WHAT IS BEING ASKED:
Below, locate the line that contains "left: 431px ->". Repeat exactly from that line to the line that contains "color: #0f172a ->", inclusive, leaving out the pictures.

SUPPLIED RECORDS:
+++

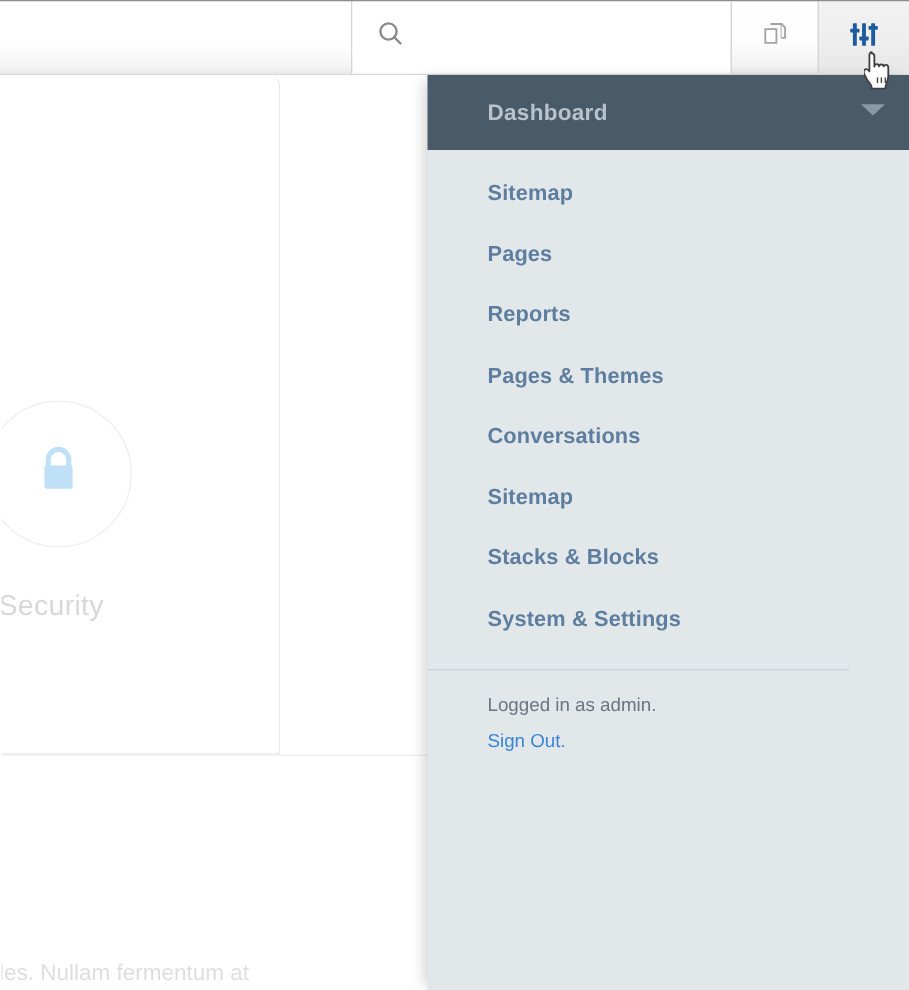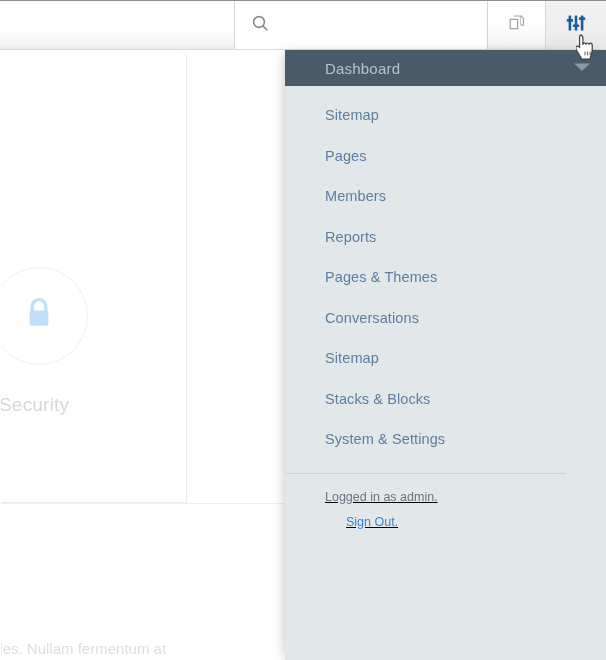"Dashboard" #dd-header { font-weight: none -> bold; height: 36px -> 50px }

+++

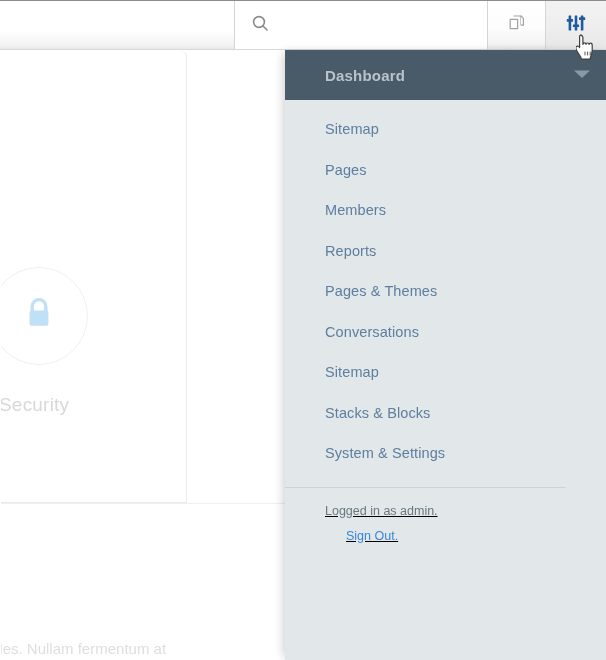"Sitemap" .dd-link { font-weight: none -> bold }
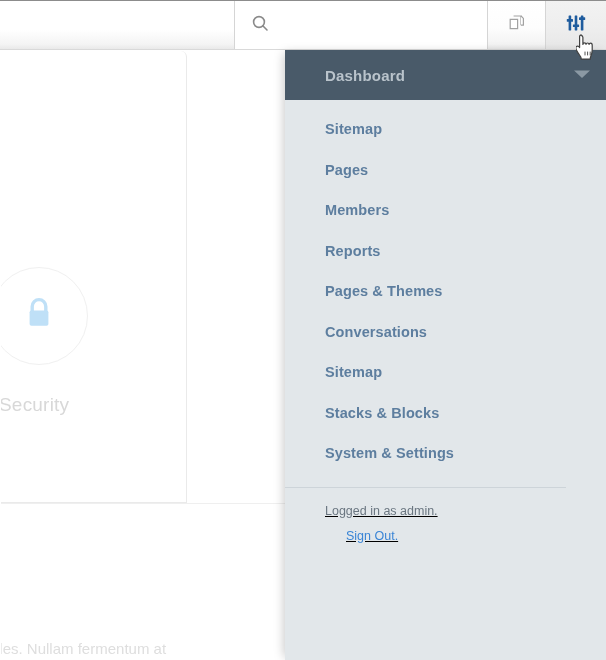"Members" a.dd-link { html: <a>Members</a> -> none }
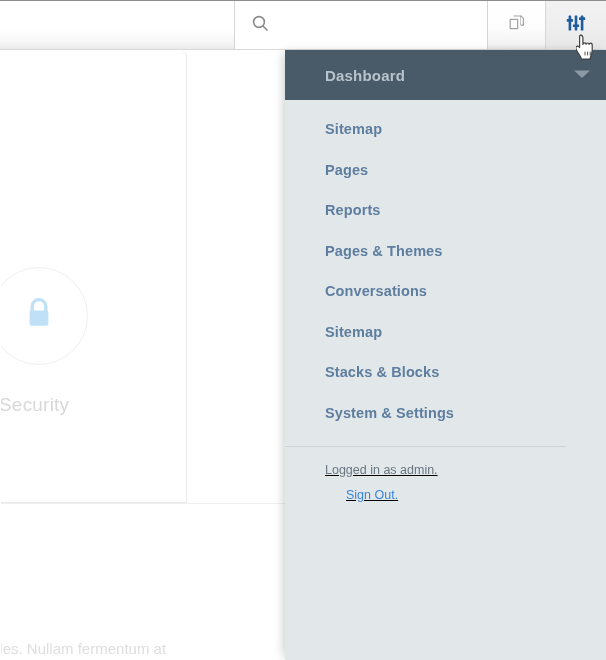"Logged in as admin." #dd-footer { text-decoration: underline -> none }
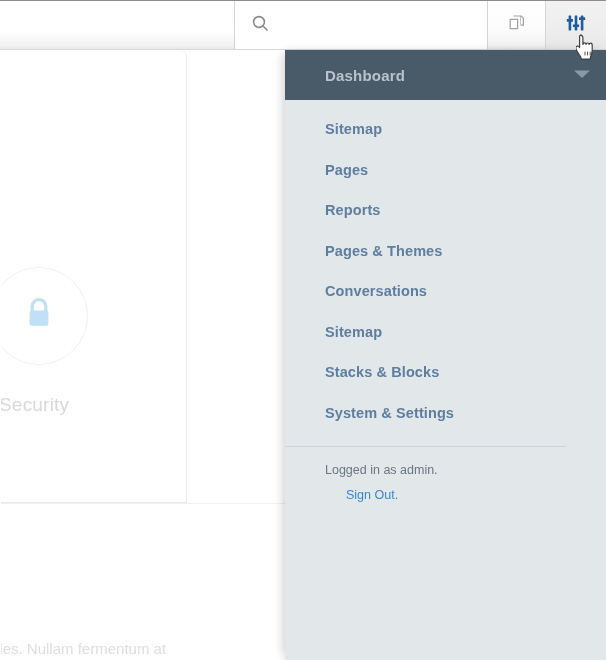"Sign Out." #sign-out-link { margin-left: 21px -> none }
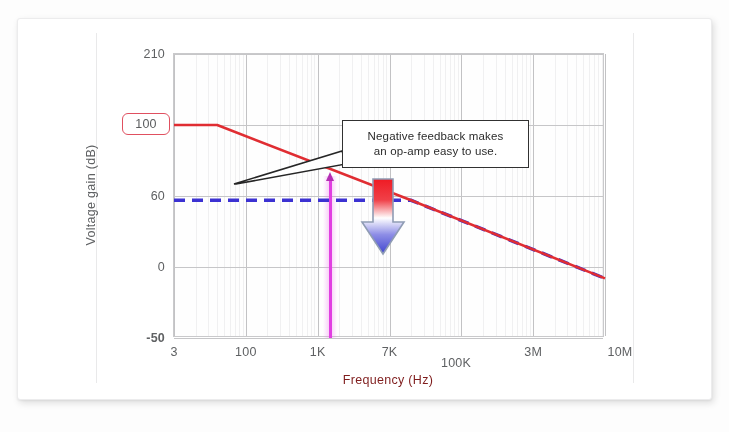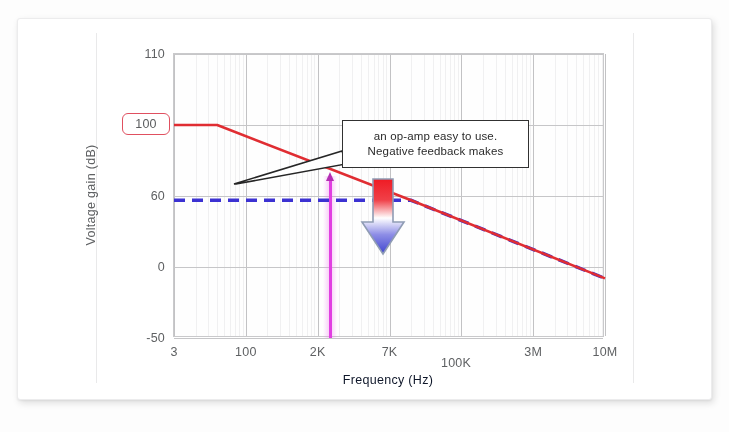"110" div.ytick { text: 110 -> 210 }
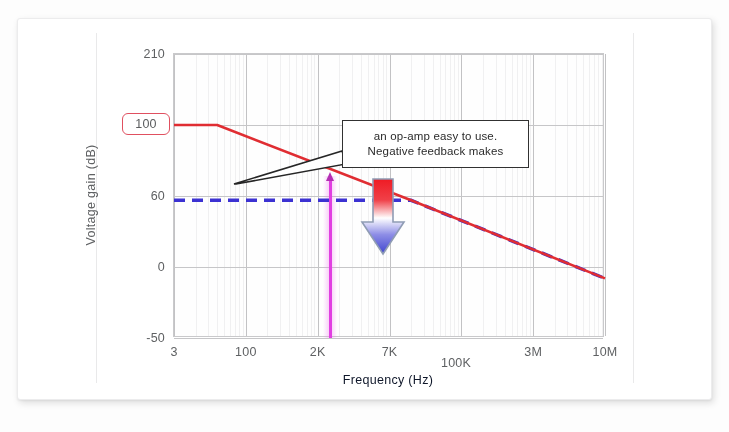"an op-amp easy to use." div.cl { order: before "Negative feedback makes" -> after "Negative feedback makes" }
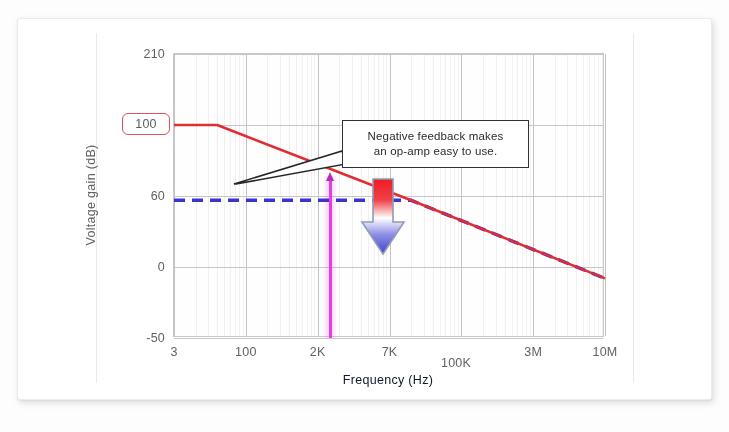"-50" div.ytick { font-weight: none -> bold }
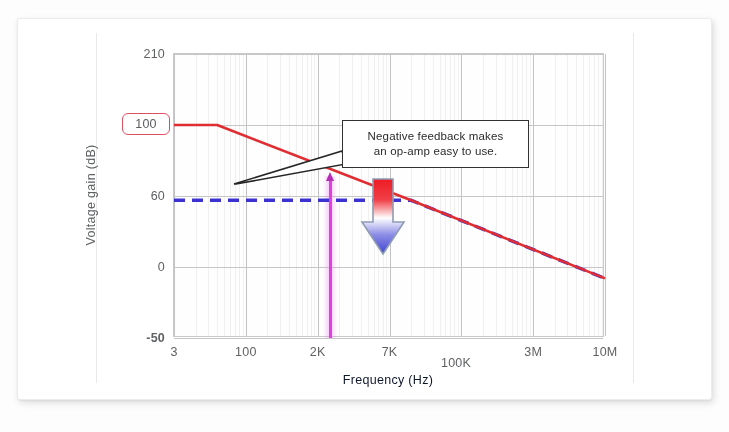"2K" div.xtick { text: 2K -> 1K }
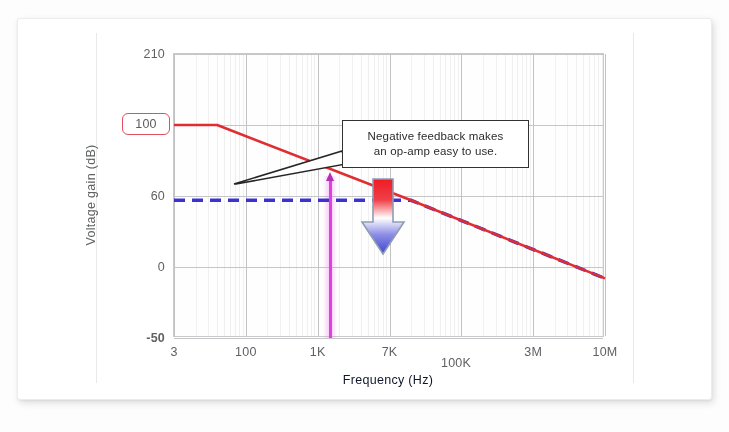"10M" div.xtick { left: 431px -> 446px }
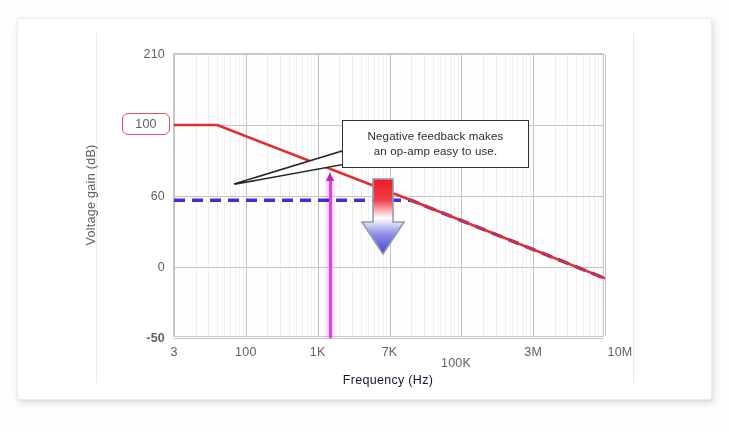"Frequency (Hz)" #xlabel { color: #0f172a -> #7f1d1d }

+++

EXPECTED ANSWER:
"10M" div.xtick { left: 431px -> 446px }
"Frequency (Hz)" #xlabel { color: #0f172a -> #7f1d1d }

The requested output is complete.